The importance of contracts in everyday life is often overlooked


John Eldridge

How many contracts did you enter into today? The answer may surprise you. Though the prevalence of contracts in the world of commerce is taken as a given, the importance of contracts in everyday life is often overlooked. Almost everything individuals do - from buying a cup of coffee, to online shopping, to signing on to a phone plan - is regulated by the rules of contract law.

Despite this, coming to grips with contract law is no easy task. This is partly because the rules are not found in a single document. They are instead scattered across multiple sources. Many of the rules are found in judges decisions, some of which are centuries old. To understand, for example, the rules regulating the renegotiation of contracts, the starting point is an 1809 English decision about a ship’s crew who agreed to sail their vessel to its home port short-handed in exchange for extra pay.
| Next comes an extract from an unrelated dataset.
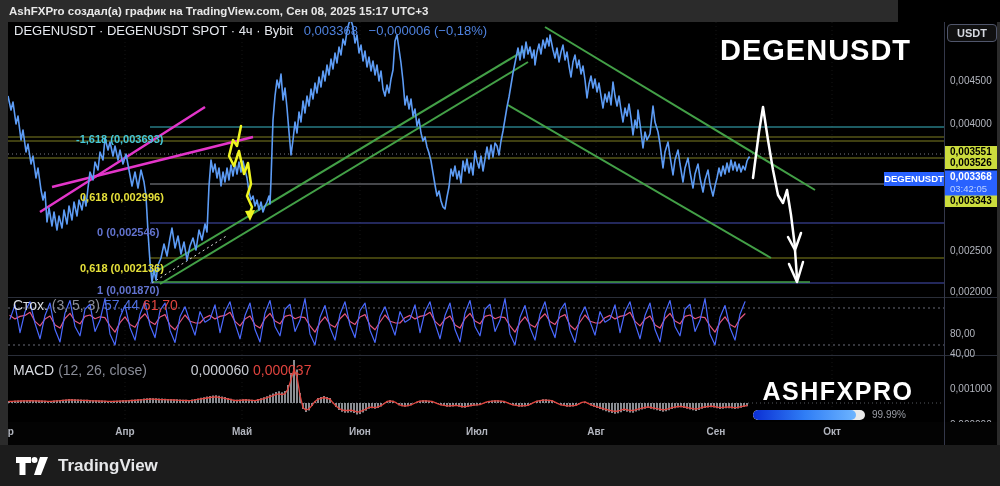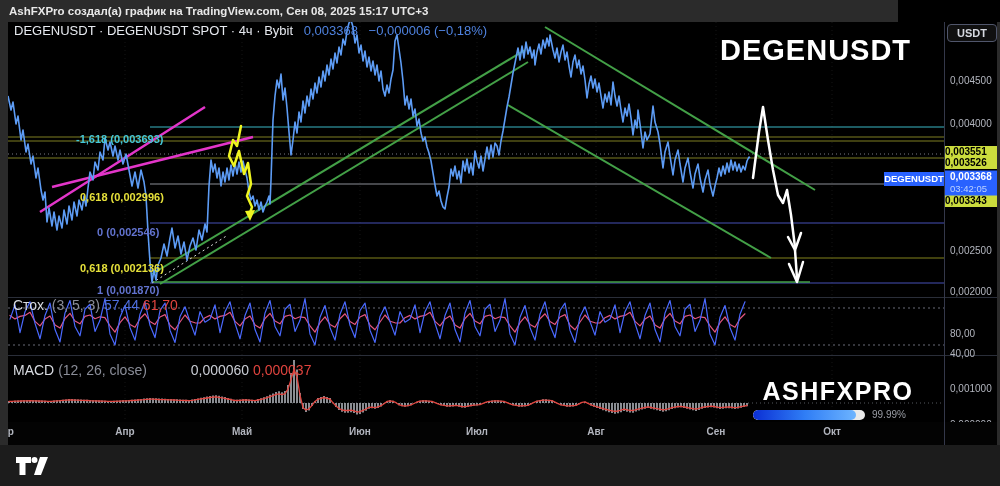"0,003551" .ybadge { padding-left: 0 -> 5px }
Further rules are found in a miscellany of legislation. This means the answer to an apparently simple question often begins with an account of centuries-old English court decisions and ends with an explanation of modern legislation. It’s not surprising most laypeople feel ill-equipped to grapple with their own legal dilemmas.

Long history of planned reform

There have long been proposals to reform contract law to make it more accessible and modern. In 1992, the Law Reform Commission of Victoria published a proposal to sweep away the complex web of Australian contract law and replace it with a code which consisted of just 27 clauses. The proposed document was written in plain language, with broad principles which could be adapted to the huge variety of cases which come before the courts.
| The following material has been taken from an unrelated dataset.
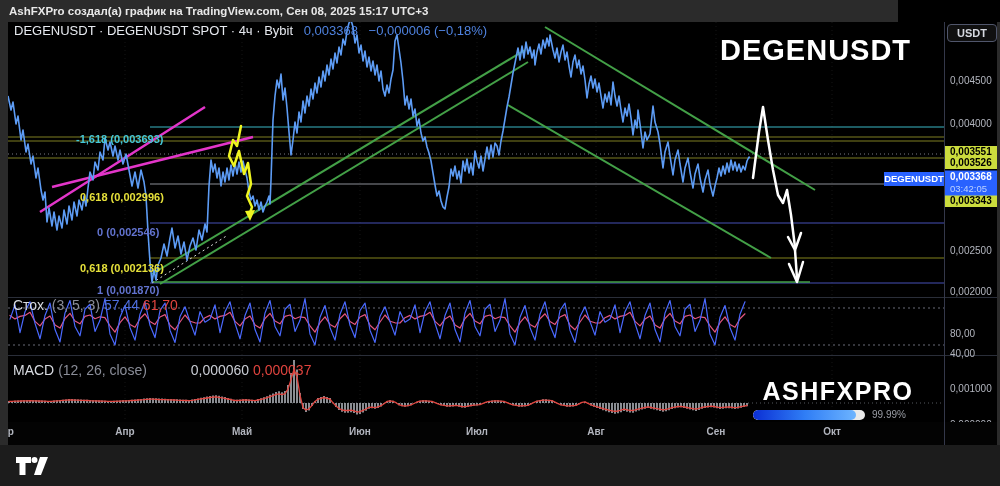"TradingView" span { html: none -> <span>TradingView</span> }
Though the 1992 proposal never gained momentum, the notion of a contracts code has had enduring appeal. In 2012, the Commonwealth Attorney General’s Department released a discussion paper which canvassed the possibility of introducing a code of Australian contract law. People debated the benefits and costs of such a reform.

Disappointingly, the impetus behind the 2012 paper appears to have disappeared with the change of government in 2013. This is despite support for the idea that a contracts code could significantly benefit both consumers and business, and the efforts of a group of academics from the University of Newcastle who have created a comprehensive draft code.

One benefit the discussion paper highlighted was the possibility of using codification to harmonise Australian law with the law of our major trading partners. This could reduce the barriers to trade and reduce the cost of legal advice for businesses which operate both in Australia and overseas.

The paper also raised the prospect of adjusting the law to take account of modern developments in e-commerce. The current law was developed in a world without the internet or email. It has struggled to adjust to a reality in which consumers regularly use online platforms to enter into contracts for everyday goods and services.

There are, of course, arguments against introducing a contracts code. It might be difficult to reach agreement on what the code should contain. The change would likely also make businesses nervous if it required the redrafting of existing standard forms.

There are also doubts as to whether codes are necessarily as easy to understand as their supporters often say. The experience of codification in other times and places has shown a code can end up being as complex and technical as the law it replaces. But the proposal deserves to be thoroughly explored. The importance of contract law means tailoring it to the needs and demands of the current world.